▸ PROBLEM DETAILS
Replace every "photo" with "image" in all the records below, changing nothing else. Omit the pictures from your answer.

▸ PROVIDED DATA
------------------------------------------------
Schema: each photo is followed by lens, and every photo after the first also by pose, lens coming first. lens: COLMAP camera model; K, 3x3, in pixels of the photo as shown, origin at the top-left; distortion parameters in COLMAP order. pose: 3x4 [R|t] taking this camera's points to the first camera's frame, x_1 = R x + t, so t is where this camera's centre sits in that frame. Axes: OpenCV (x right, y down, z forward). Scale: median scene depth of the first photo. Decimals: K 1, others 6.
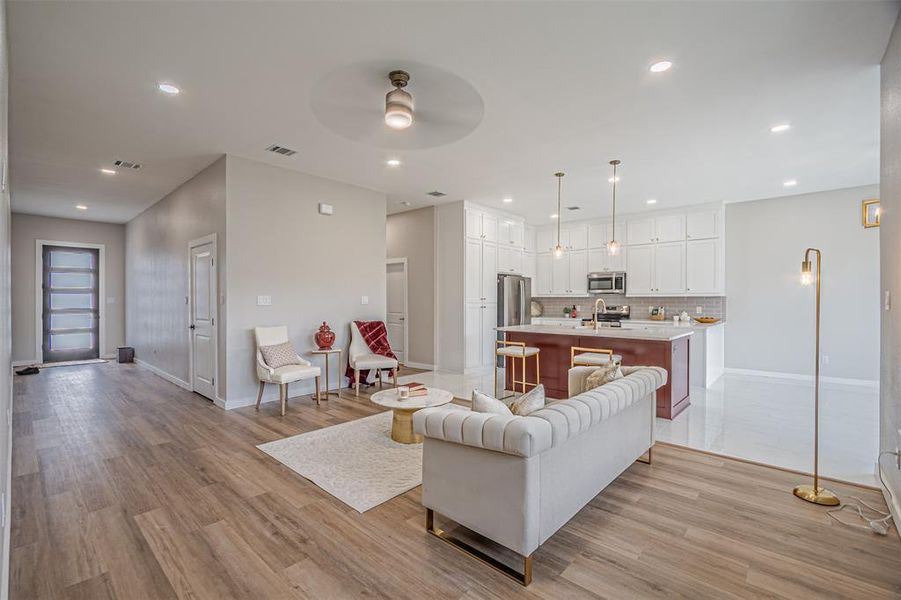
lens RADIAL K [[393.2, 0, 455.2], [0, 393.2, 295.5], [0, 0, 1]] dist [-0.004126, 0.001880]
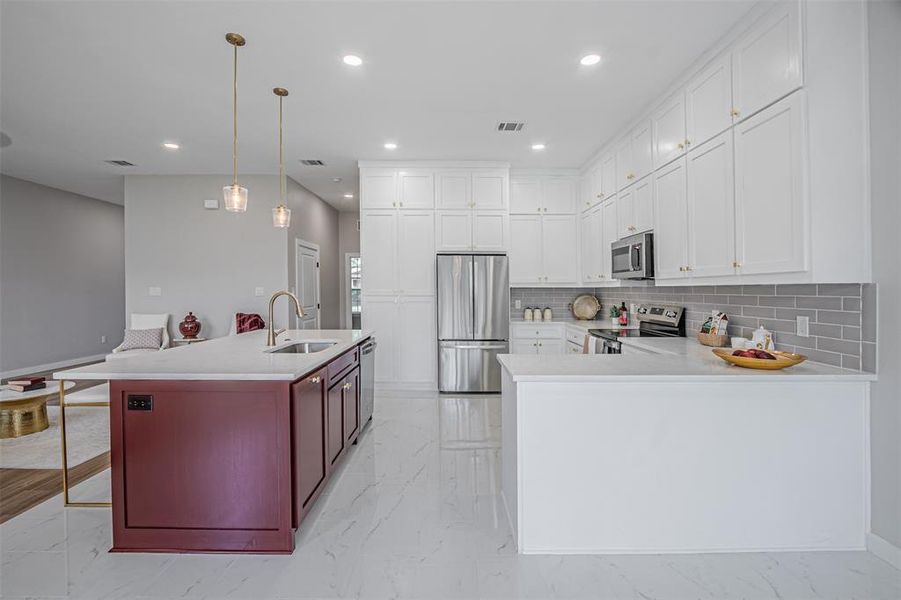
lens RADIAL K [[416.5, 0, 443.2], [0, 416.5, 291.5], [0, 0, 1]] dist [0.018292, -0.001644]
pose [[0.658213, 0.006017, -0.752808, 0.664973], [0.008746, 0.999839, 0.015638, -0.000197], [0.752781, -0.016877, 0.658055, 0.526680]]
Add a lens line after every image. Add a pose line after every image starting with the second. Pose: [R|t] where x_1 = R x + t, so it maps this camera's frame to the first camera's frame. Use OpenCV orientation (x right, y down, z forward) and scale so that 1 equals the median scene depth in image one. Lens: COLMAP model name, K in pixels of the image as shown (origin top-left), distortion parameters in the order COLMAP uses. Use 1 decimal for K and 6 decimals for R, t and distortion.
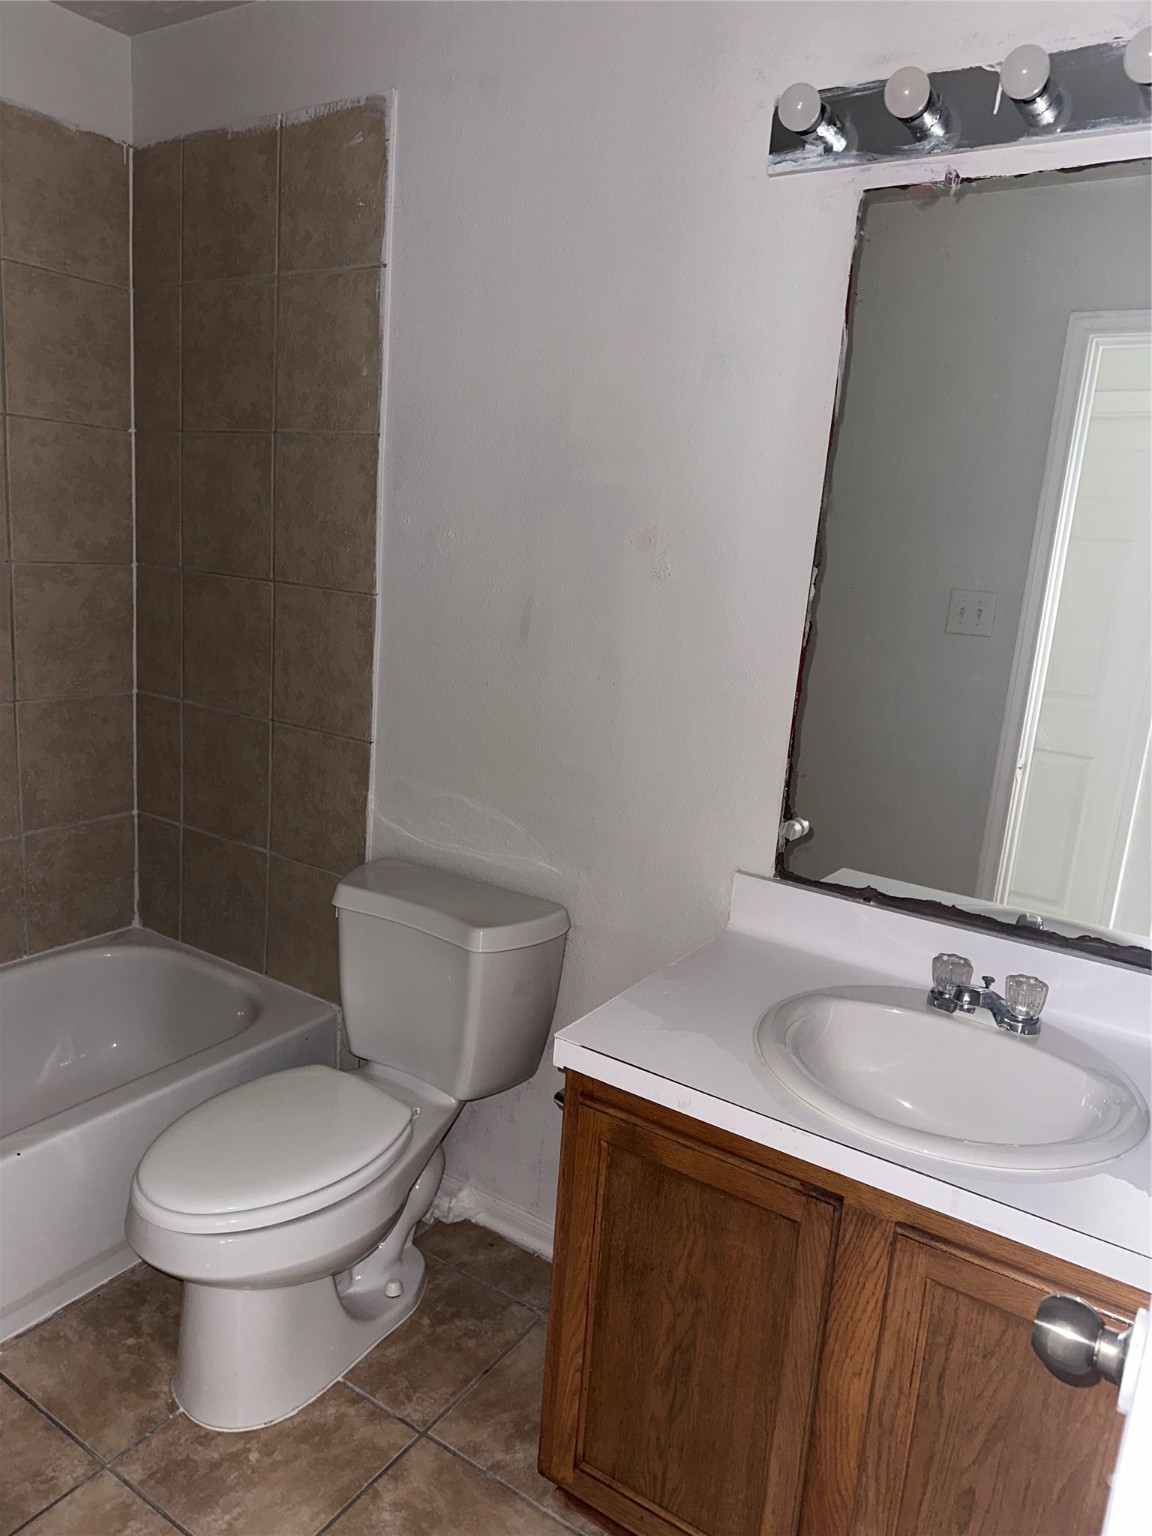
lens RADIAL K [[1085.3, 0, 576.6], [0, 1085.3, 772.0], [0, 0, 1]] dist [0.033942, -0.029697]
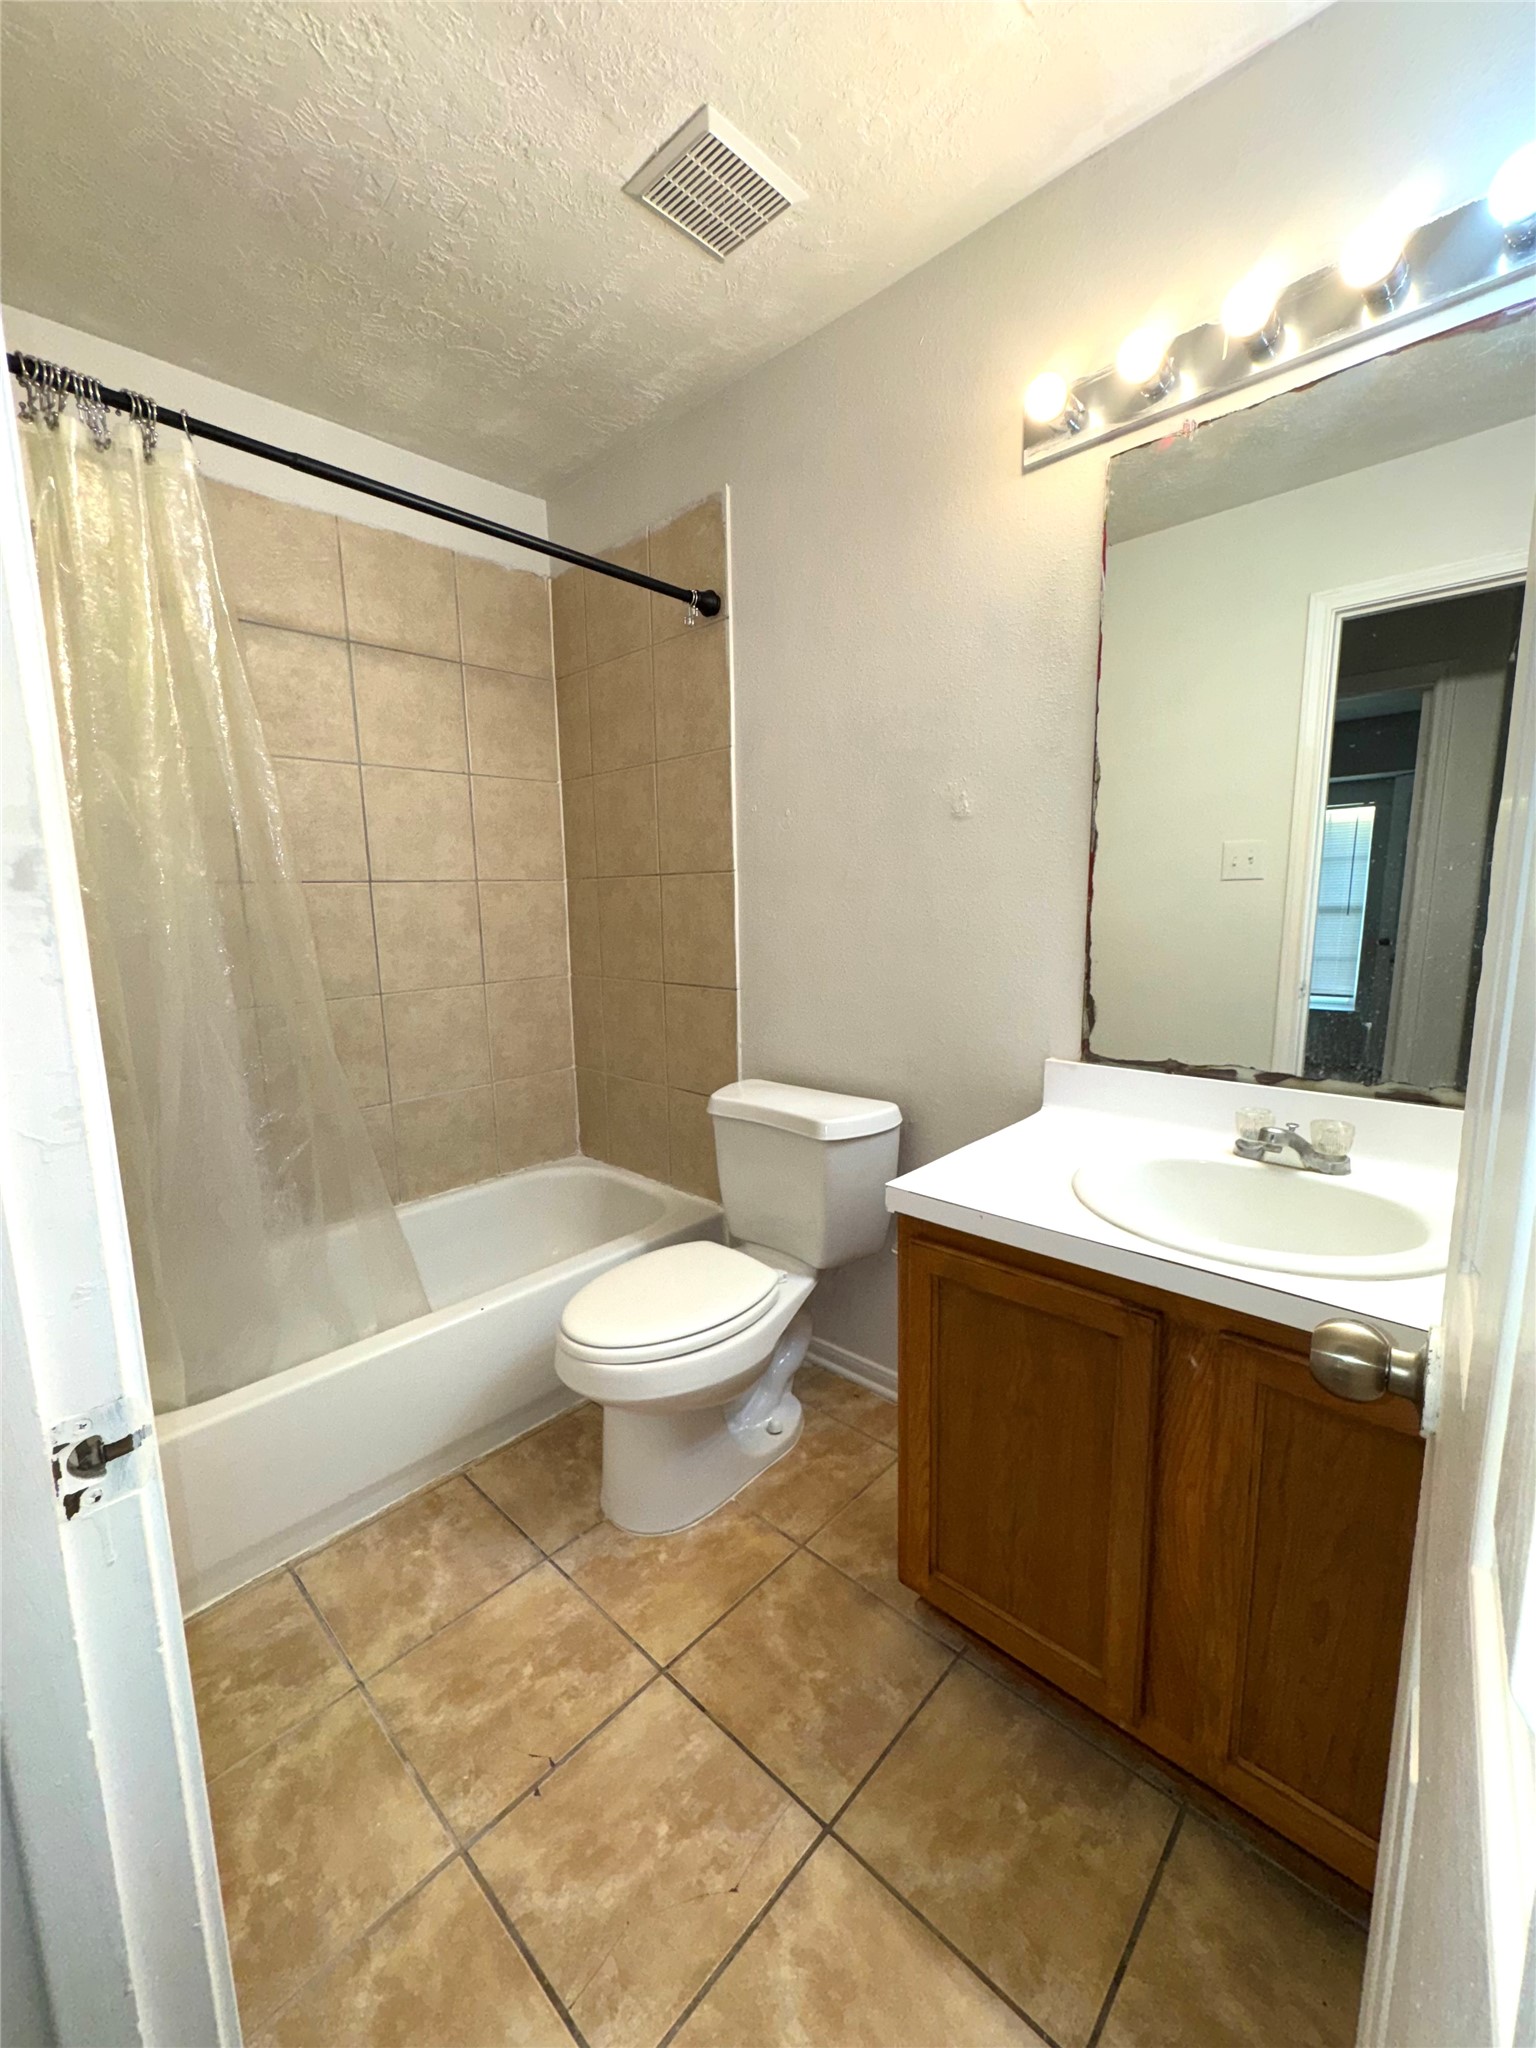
lens RADIAL K [[814.5, 0, 777.1], [0, 814.5, 1023.0], [0, 0, 1]] dist [-0.000150, -0.000118]
pose [[0.982568, -0.065661, -0.173921, 0.023487], [0.054643, 0.996228, -0.067402, 0.103196], [0.177690, 0.056724, 0.982450, 0.104780]]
------------------------------------------------
▸ EXERCISE RESULT
Schema: each image is followed by lens, and every image after the first also by pose, lens coming first. lens: COLMAP camera model; K, 3x3, in pixels of the image as shown, origin at the top-left; distortion parameters in COLMAP order. pose: 3x4 [R|t] taking this camera's points to the first camera's frame, x_1 = R x + t, so t is where this camera's centre sits in that frame. Axes: OpenCV (x right, y down, z forward). Scale: median scene depth of the first image. Decimals: K 1, others 6.
lens RADIAL K [[393.2, 0, 455.2], [0, 393.2, 295.5], [0, 0, 1]] dist [-0.004126, 0.001880]
lens RADIAL K [[416.5, 0, 443.2], [0, 416.5, 291.5], [0, 0, 1]] dist [0.018292, -0.001644]
pose [[0.658213, 0.006017, -0.752808, 0.664973], [0.008746, 0.999839, 0.015638, -0.000197], [0.752781, -0.016877, 0.658055, 0.526680]]
Add a lens line after every image. Add a pose line after every image starting with the second. Pose: [R|t] where x_1 = R x + t, so it maps this camera's frame to the first camera's frame. Use OpenCV orientation (x right, y down, z forward) and scale so that 1 equals the median scene depth in image one. Lens: COLMAP model name, K in pixels of the image as shown (origin top-left), distortion parameters in the order COLMAP uses. Use 1 decimal for K and 6 decimals for R, t and distortion.
lens RADIAL K [[1085.3, 0, 576.6], [0, 1085.3, 772.0], [0, 0, 1]] dist [0.033942, -0.029697]
lens RADIAL K [[814.5, 0, 777.1], [0, 814.5, 1023.0], [0, 0, 1]] dist [-0.000150, -0.000118]
pose [[0.982568, -0.065661, -0.173921, 0.023487], [0.054643, 0.996228, -0.067402, 0.103196], [0.177690, 0.056724, 0.982450, 0.104780]]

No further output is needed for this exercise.